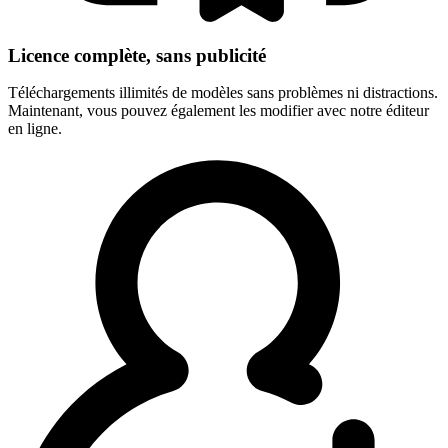
Licence complète, sans publicité
Téléchargements illimités de modèles sans problèmes ni distractions.
Maintenant, vous pouvez également les modifier avec notre éditeur
en ligne.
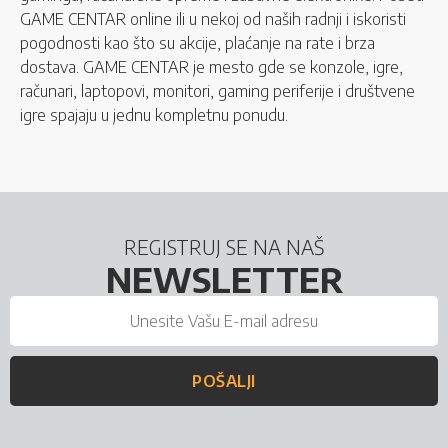
GAME CENTAR online ili u nekoj od naših radnji i iskoristi
pogodnosti kao što su akcije, plaćanje na rate i brza
dostava. GAME CENTAR je mesto gde se konzole, igre,
računari, laptopovi, monitori, gaming periferije i društvene
igre spajaju u jednu kompletnu ponudu.
REGISTRUJ SE NA NAŠ
NEWSLETTER
POŠALJI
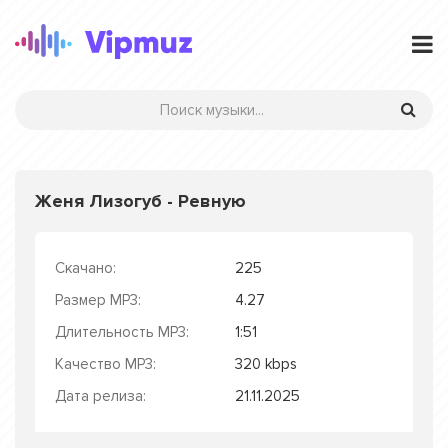
Женя Лизогуб - Ревную
Скачано:
225
Размер MP3:
4.27
Длительность MP3:
1:51
Качество MP3:
320 kbps
Дата релиза:
21.11.2025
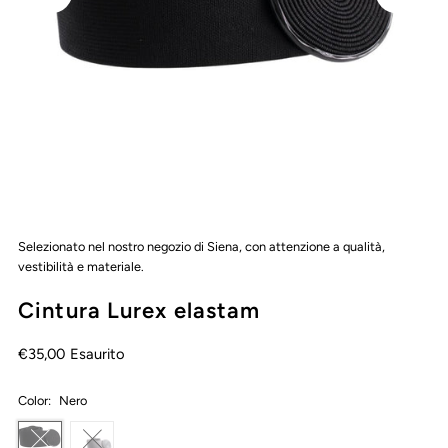
Selezionato nel nostro negozio di Siena, con attenzione a qualità,
vestibilità e materiale.
Cintura Lurex elastam
€35,00
Esaurito
Color:
Nero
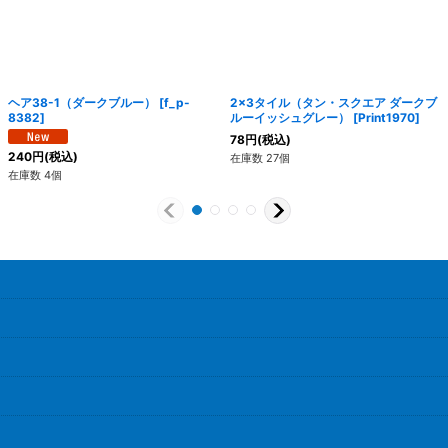
ヘア38-1（ダークブルー）
[
f_p-
2x3タイル（タン・スクエア ダークブ
8382
]
ルーイッシュグレー）
[
Print1970
]
78
円
(税込)
240
円
(税込)
在庫数 27個
在庫数 4個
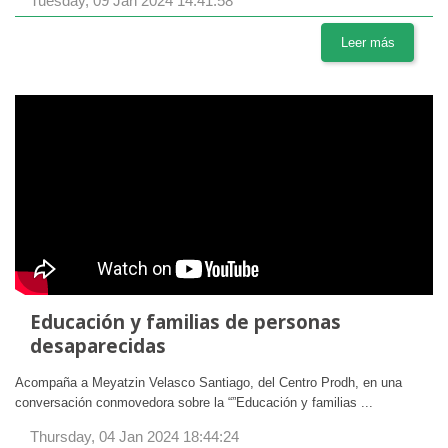
Tuesday, 09 Jan 2024 14:41:58
Leer más
Educación y familias de personas
desaparecidas
Acompaña a Meyatzin Velasco Santiago, del Centro Prodh, en una
conversación conmovedora sobre la “”Educación y familias ...
Thursday, 04 Jan 2024 18:44:24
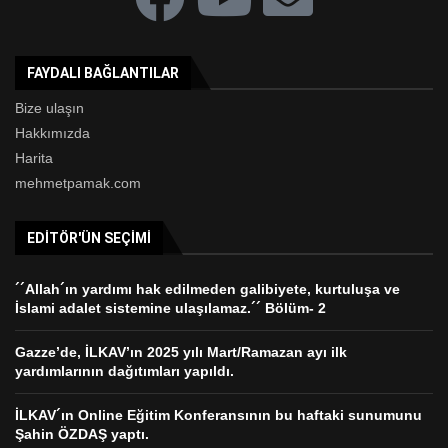
FAYDALI BAĞLANTILAR
Bize ulaşın
Hakkımızda
Harita
mehmetpamak.com
EDITÖR'ÜN SEÇIMI
´´Allah´ın yardımı hak edilmeden galibiyete, kurtuluşa ve
İslami adalet sistemine ulaşılamaz.´´ Bölüm- 2
Gazze’de, İLKAV’ın 2025 yılı Mart/Ramazan ayı ilk
yardımlarının dağıtımları yapıldı.
İLKAV´ın Online Eğitim Konferansının bu haftaki sunumunu
Şahin ÖZDAŞ yaptı.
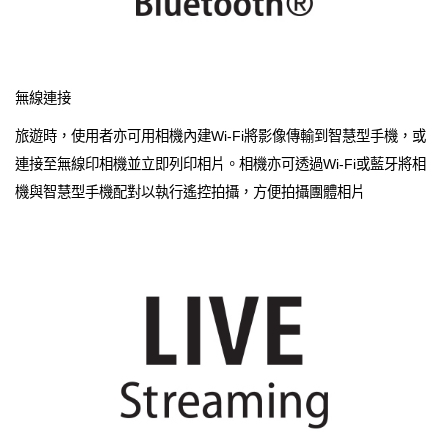
無線連接
旅遊時，使用者亦可用相機內建Wi-Fi將影像傳輸到智慧型手機，或
連接至無線印相機並立即列印相片。相機亦可透過Wi-Fi或藍牙將相
機與智慧型手機配對以執行遙控拍攝，方便拍攝團體相片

> **ABOUT THIS EXERCISE**
Give the text read from all of the rows above as a Markdown table with the columns No. and Line, one numbered line per table row. Omit blank lines and leave the pictures out.

> **REPLY TO THE EXERCISE**
| No. | Line |
|---|---|
| 1 | Licence complète, sans publicité |
| 2 | Téléchargements illimités de modèles sans problèmes ni distractions. |
| 3 | Maintenant, vous pouvez également les modifier avec notre éditeur |
| 4 | en ligne. |
| 5 | GAME CENTAR online ili u nekoj od naših radnji i iskoristi |
| 6 | pogodnosti kao što su akcije, plaćanje na rate i brza |
| 7 | dostava. GAME CENTAR je mesto gde se konzole, igre, |
| 8 | računari, laptopovi, monitori, gaming periferije i društvene |
| 9 | igre spajaju u jednu kompletnu ponudu. |
| 10 | REGISTRUJ SE NA NAŠ |
| 11 | NEWSLETTER |
| 12 | POŠALJI |
| 13 | Женя Лизогуб - Ревную |
| 14 | Скачано: |
| 15 | 225 |
| 16 | Размер MP3: |
| 17 | 4.27 |
| 18 | Длительность MP3: |
| 19 | 1:51 |
| 20 | Качество MP3: |
| 21 | 320 kbps |
| 22 | Дата релиза: |
| 23 | 21.11.2025 |
| 24 | Selezionato nel nostro negozio di Siena, con attenzione a qualità, |
| 25 | vestibilità e materiale. |
| 26 | Cintura Lurex elastam |
| 27 | €35,00 |
| 28 | Esaurito |
| 29 | Color: |
| 30 | Nero |
| 31 | ヘア38-1（ダークブルー） |
| 32 | [ |
| 33 | f_p- |
| 34 | 2x3タイル（タン・スクエア ダークブ |
| 35 | 8382 |
| 36 | ] |
| 37 | ルーイッシュグレー） |
| 38 | [ |
| 39 | Print1970 |
| 40 | ] |
| 41 | 78 |
| 42 | 円 |
| 43 | (税込) |
| 44 | 240 |
| 45 | 円 |
| 46 | (税込) |
| 47 | 在庫数 27個 |
| 48 | 在庫数 4個 |
| 49 | Tuesday, 09 Jan 2024 14:41:58 |
| 50 | Leer más |
| 51 | Educación y familias de personas |
| 52 | desaparecidas |
| 53 | Acompaña a Meyatzin Velasco Santiago, del Centro Prodh, en una |
| 54 | conversación conmovedora sobre la “”Educación y familias ... |
| 55 | Thursday, 04 Jan 2024 18:44:24 |
| 56 | FAYDALI BAĞLANTILAR |
| 57 | Bize ulaşın |
| 58 | Hakkımızda |
| 59 | Harita |
| 60 | mehmetpamak.com |
| 61 | EDITÖR'ÜN SEÇIMI |
| 62 | ´´Allah´ın yardımı hak edilmeden galibiyete, kurtuluşa ve |
| 63 | İslami adalet sistemine ulaşılamaz.´´ Bölüm- 2 |
| 64 | Gazze’de, İLKAV’ın 2025 yılı Mart/Ramazan ayı ilk |
| 65 | yardımlarının dağıtımları yapıldı. |
| 66 | İLKAV´ın Online Eğitim Konferansının bu haftaki sunumunu |
| 67 | Şahin ÖZDAŞ yaptı. |
| 68 | 無線連接 |
| 69 | 旅遊時，使用者亦可用相機內建Wi-Fi將影像傳輸到智慧型手機，或 |
| 70 | 連接至無線印相機並立即列印相片。相機亦可透過Wi-Fi或藍牙將相 |
| 71 | 機與智慧型手機配對以執行遙控拍攝，方便拍攝團體相片 |